Justice  /  Antecedent

In 1917, Columbia’s Clampdown Remade the Antiwar Movement

When police raided Columbia University in May, commentators drew parallels to the 1968. But the school’s hostility to the antiwar movement traces back to 1917.

At the end of this past academic year, Columbia University called in police to suppress peaceful protests in support of Palestine and in opposition to US complicity in Israel’s war on Gaza. Over one hundred students were arrested. Observers were quick to point out the similarities between this crackdown and an earlier one that took place on Columbia’s campus fifty-six years ago in response to the Vietnam War.

Police arrested 700 protesters in 1968, and 130 students and four faculty members were injured. It is tempting to see that year, which shares an identical calendar with 2024, as the lone precursor to the present. But the university’s militant opposition to antiwar activists has a much longer history that goes all the way back to 1917. Then the university’s trustees, with the approval of Columbia president Nicholas Butler, fired antiwar professors as the authorities arrested, hauled off, and imprisoned Columbia students who opposed the war and the draft. In response to the firing of his colleagues, Charles Beard, the university’s most popular and famous professor, resigned in protest over suppression of free speech, making the events a national scandal.

The Coming of the War

How had it come to this? In 1912, another Ivy League college professor and former president of Princeton University, Woodrow Wilson, had become president of the United States.

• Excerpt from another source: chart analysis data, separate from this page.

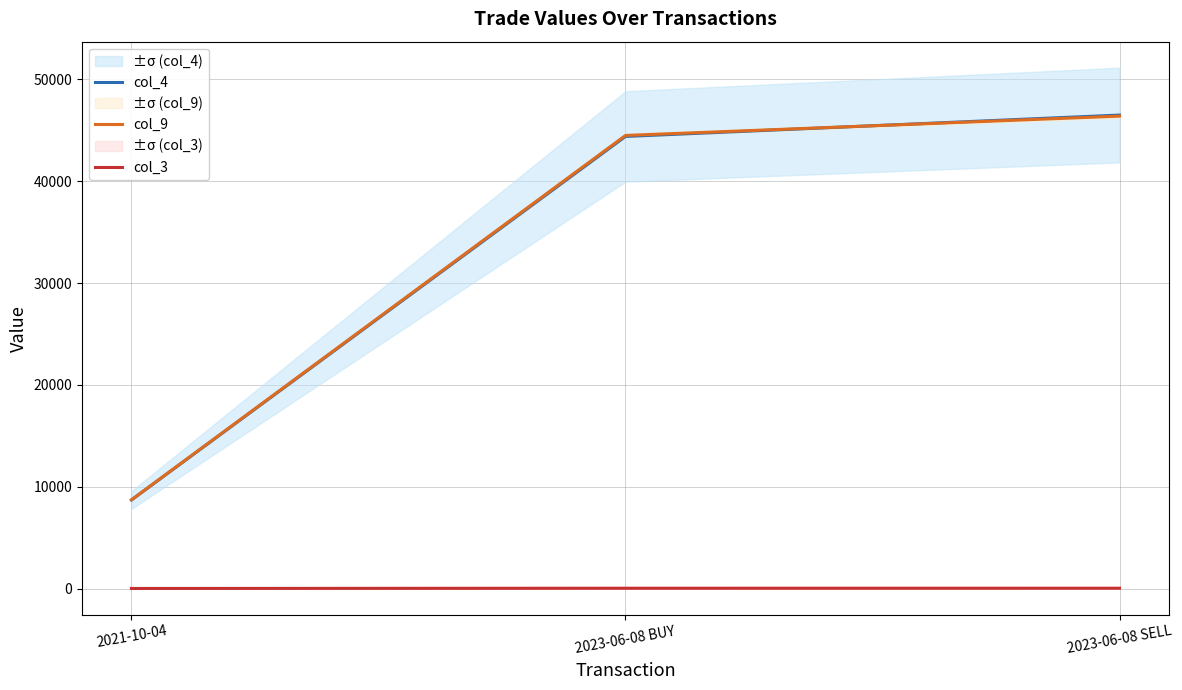

Rank the series at 2021-10-04 from highest to lowest value.

col_9, col_4, col_3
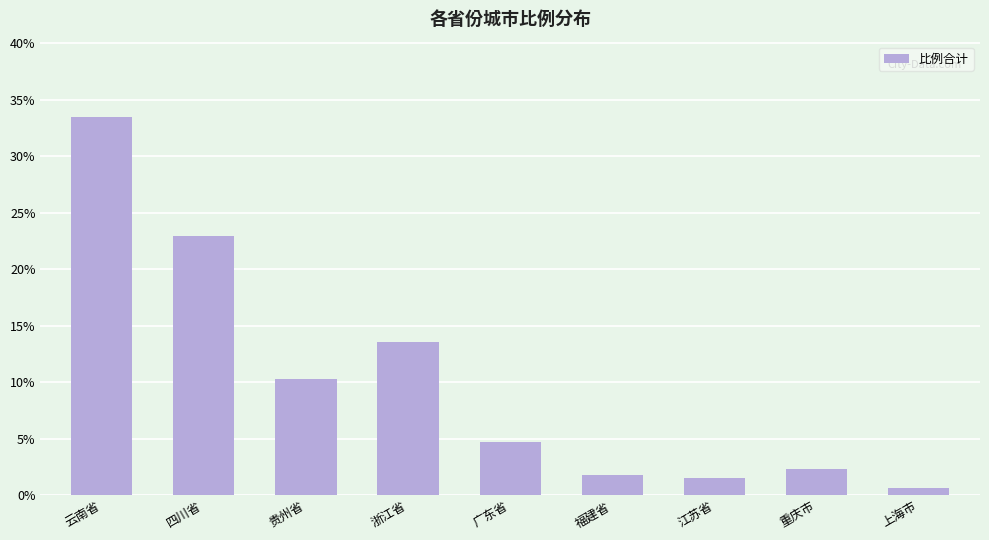

What is the maximum value shown in the chart?

33.4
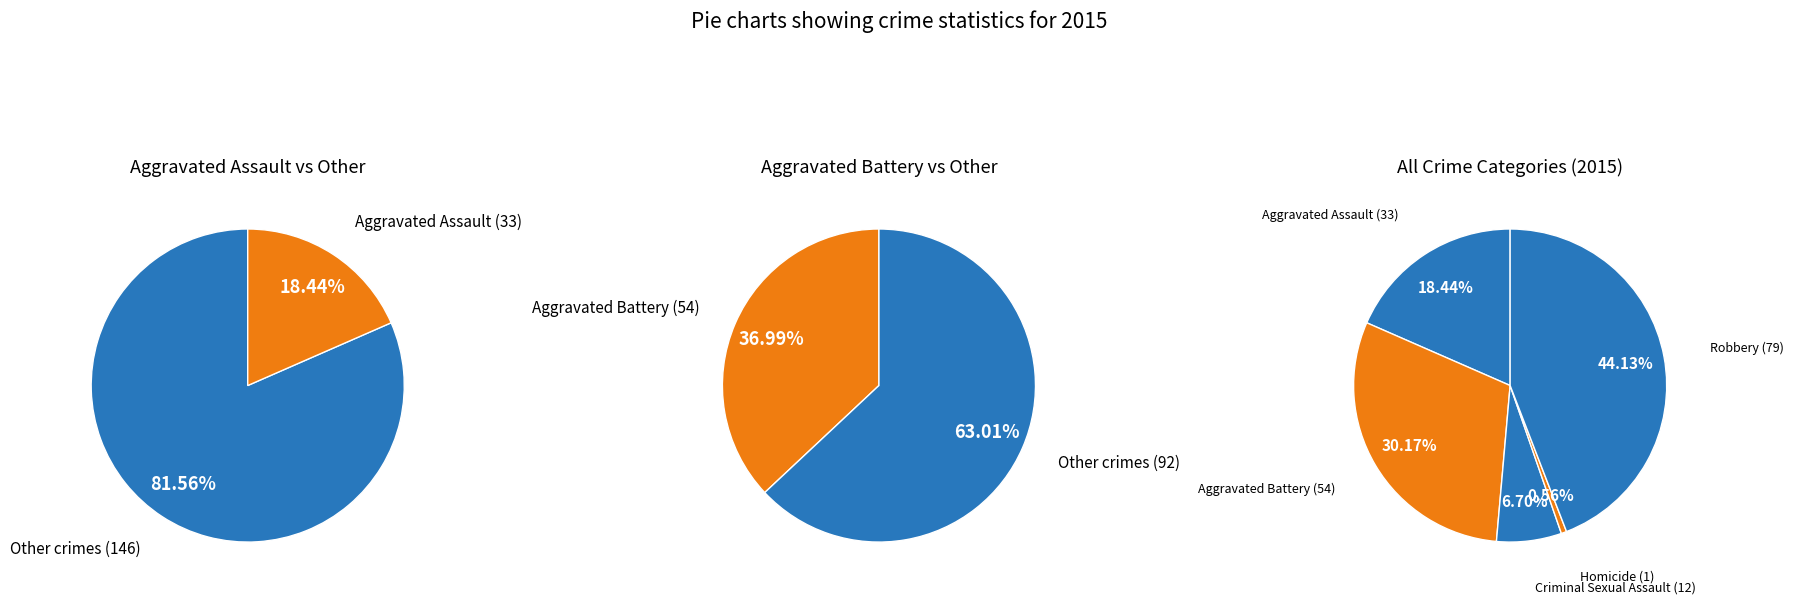

What is the smallest slice in the pie chart?

Homicide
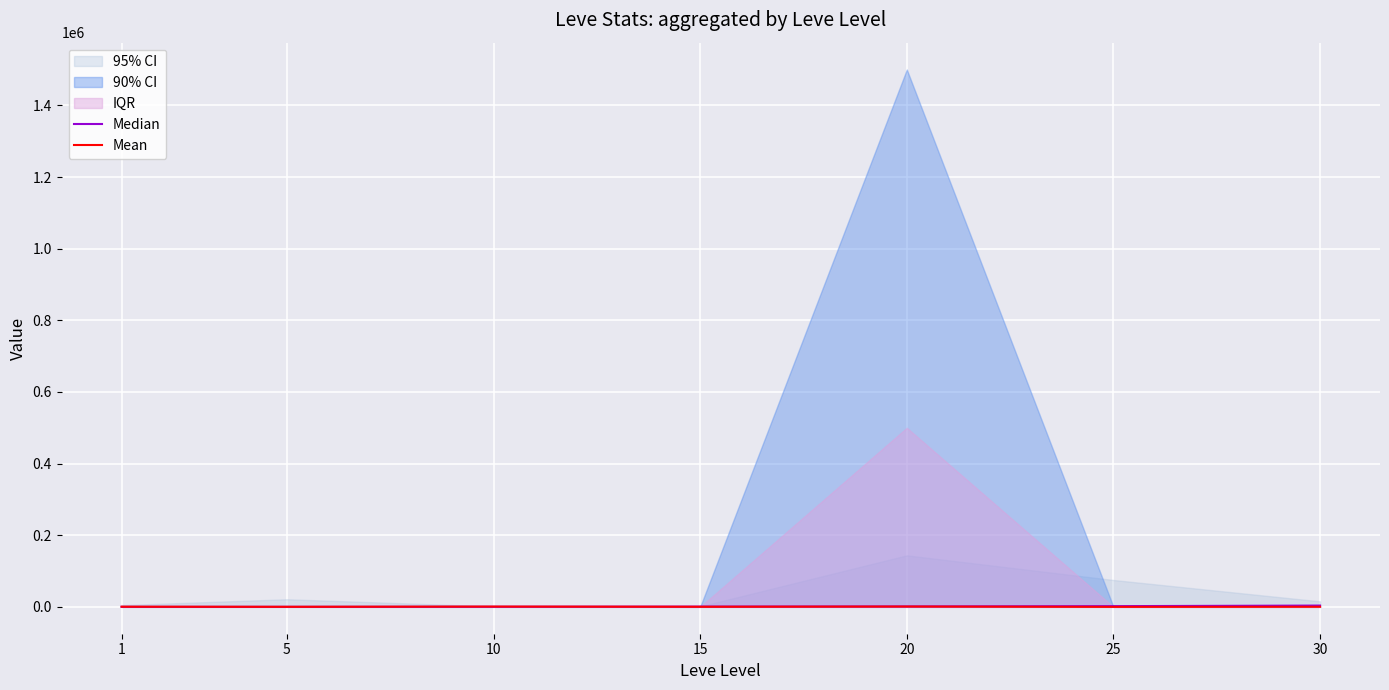

How many values in the Mean series are below 270?

3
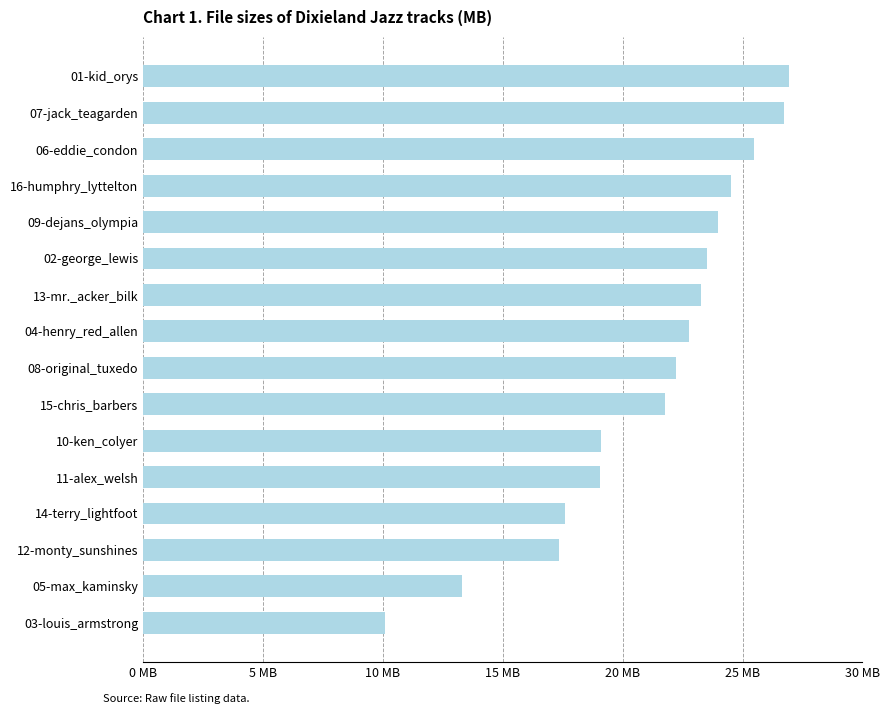

Does the chart contain any negative values?

No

He was a conservative Democrat and a racist advocate of segregation who had a progressive domestic economic agenda, most famously his support for and signing of the Revenue Act of 1913 that established the income tax. After World War I had broken out in August of 1914 in Europe, Wilson ran for his second term on the slogans “He Kept Us Out of War” and “America First,” won the election, and took office in 1916.

A month later, however, Wilson broke off relations with Germany, claiming he wanted no conflict, but it was clear he intended for the United States to join the Entente (England, France, Russia, Italy, and Japan) and fight the Central Powers (Germany, Austria-Hungary, the Ottoman Empire, and Bulgaria). In response, the Socialist Party of America (SPA), which at that time had over 80,000 members, and whose presidential candidate, Eugene V. Debs, received almost one million votes in 1916, issued a powerful denunciation of Wilson, opposing US entry into the war.